## What to work on:
Report each line of the data below in which "ФИЛЬТР" appears.

Data provided Block Start

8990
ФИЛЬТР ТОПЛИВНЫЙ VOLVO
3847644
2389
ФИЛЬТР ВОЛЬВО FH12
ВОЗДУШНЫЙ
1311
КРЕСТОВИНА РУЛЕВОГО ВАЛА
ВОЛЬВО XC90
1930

Data provided Block End

## Exercise output:
ФИЛЬТР ТОПЛИВНЫЙ VOLVO
ФИЛЬТР ВОЛЬВО FH12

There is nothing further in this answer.